Sayın Cumhurbaşkanı ABD’ye gitmekle isabetli bir karar almıştır. Şimdi sırayı belgeleriyle ve delileriyle birlikte PYD-YPG’nin Türkiye’yi nasıl tehdit ettiğini anlatmak almıştır. Cumhurbaşkanı Erdoğan’ın Pekin’de yaptığı bir değerlendirmede; 'ABD’deki görüşmede PYD konusunda nihai kararı vereceğiz. Eğer ittifaka gölge düşecekse başımızın çaresine bakarız' açıklaması oldukça anlamlıdır. Elbette Türkiye derme çatma bir ülke değildir. Türkiye çadır devleti hiç değildir. Eğer ABD’yle ittifak, sırf PYD-YPG-PKK yüzünden ağır şekilde zedelenir, kopma noktasına gelirse, başımızın çaresine bakmamız kadar doğal ve doğru olan bir tercih olmayacaktır. Yeni bir dünya kurulup yerimizi almaktan ziyade, var olan dünyada hak ettiğimiz mertebe ve saygın konuma yükselmek için 80 milyon tek yürek mücadele etmekten yorulmayacağız, kararlı ve kahramanca duruştan yılmayacağız."

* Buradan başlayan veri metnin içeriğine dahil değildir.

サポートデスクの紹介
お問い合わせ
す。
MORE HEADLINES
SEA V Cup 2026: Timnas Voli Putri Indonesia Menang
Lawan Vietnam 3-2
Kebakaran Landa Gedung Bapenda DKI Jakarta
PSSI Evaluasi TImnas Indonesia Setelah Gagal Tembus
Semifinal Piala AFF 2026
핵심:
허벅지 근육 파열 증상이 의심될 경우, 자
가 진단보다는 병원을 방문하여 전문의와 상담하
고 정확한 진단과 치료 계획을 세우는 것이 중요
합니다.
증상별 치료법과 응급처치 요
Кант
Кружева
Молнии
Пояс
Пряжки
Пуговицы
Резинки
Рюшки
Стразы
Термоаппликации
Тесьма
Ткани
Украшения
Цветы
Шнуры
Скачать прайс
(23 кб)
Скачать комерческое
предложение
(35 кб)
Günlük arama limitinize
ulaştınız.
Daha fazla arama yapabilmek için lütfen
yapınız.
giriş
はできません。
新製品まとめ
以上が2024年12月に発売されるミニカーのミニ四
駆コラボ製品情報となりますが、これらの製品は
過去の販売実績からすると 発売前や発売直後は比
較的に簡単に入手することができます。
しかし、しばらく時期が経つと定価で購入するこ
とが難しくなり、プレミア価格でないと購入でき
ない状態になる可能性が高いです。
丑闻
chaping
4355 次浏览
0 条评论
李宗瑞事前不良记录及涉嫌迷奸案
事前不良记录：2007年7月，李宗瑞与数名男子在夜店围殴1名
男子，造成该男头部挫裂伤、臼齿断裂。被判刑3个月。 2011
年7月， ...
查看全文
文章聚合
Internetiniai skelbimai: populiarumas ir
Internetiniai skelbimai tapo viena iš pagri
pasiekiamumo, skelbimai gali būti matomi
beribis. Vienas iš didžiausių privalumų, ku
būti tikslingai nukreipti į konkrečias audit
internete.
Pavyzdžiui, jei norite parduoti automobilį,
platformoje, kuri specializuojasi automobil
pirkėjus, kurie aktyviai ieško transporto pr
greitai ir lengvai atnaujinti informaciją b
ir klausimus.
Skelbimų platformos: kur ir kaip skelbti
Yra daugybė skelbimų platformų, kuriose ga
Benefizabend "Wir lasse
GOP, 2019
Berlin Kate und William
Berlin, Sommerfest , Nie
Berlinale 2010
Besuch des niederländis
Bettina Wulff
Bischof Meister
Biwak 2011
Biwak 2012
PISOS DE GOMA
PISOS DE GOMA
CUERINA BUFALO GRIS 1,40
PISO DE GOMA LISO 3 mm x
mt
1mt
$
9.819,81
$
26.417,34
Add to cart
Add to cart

'ABD’nin yanlıştan döneceğini ümit ediyorum'
Devlet Bahçeli, ABD’nin önünde iki yol bulunduğunu belirterek, "Ya YPG-PKK’yla ilişkilerini güçlendirecek ya da bundan dönüp müttefiki Türkiye’yle tüm pürüzleri aşacak ve el sıkışacaktır. Ya düşmanlık ya dostluk; ya ihanete payandalık ya da daimi stratejik ortaklık, ABD için başka alternatif kalmamıştır." diye konuştu.

Rakka operasyonu için canilerden medet ummanın, güney sınırları boyunca PYD-YPG ve PKK’ya koridor açmaya kalkışmayı "facia, cinayet, Türkiye’yi hiçe saymak" olarak niteleyen Bahçeli, şu değerlendirmelerde bulundu:

"Buna da asla izin verilmemelidir. Hele hele katile silah sunmak insanlık değerlerini öğütmek, dahası ayaklar altına almak demektir. Bu alçalmanın hoş görülecek herhangi bir yanı da yoktur. ABD’nin yanlıştan döneceğini ümit ediyor, Türk milletinin bütünüyle bir ve beraber olduğunu, sayın Cumhurbaşkanı’nın yalnız olmadığını bu kürsüden kararlı bir şekilde duyuruyorum.

Türkiye’nin, Afrin’den sık sık yapılan taciz atışlarına son vermesi, planlanan terör koridorunu harabeye çevirmek için ne gerekiyorsa yapması artık hakkıdır, bunun da önüne çıkan olursa sonuçlarına katlanmalıdır. Bizler, varlık sebebimizin vatanımızın ve milletimizin geleceği olduğunun bilinci içerisindeyiz. Ne engellerden yılarız, ne de mücadele etmekten yorulur ve korkarız, çünkü biz adı, şanı ve varlığı sonsuza kadar yaşayacak şerefli Türk milletiyiz."

'Atatürk'e iftira atanların yediği içtiği haram, esip savurduğu haysiyetsizliktir'
MHP Genel Başkanı Bahçeli, "Aziz Atatürk'e iftira atanların yediği içtiği haram, esip savurduğu haysiyetsizliktir. Asılsız ve alçakça ithamlarla cumhuriyetimizin kurucusu Atatürk'ü gözlerden ve gönüllerden düşüreceklerini sanan varsa, ya zekaları kurumuş ya da insanlıkları kaybolmuştur." dedi.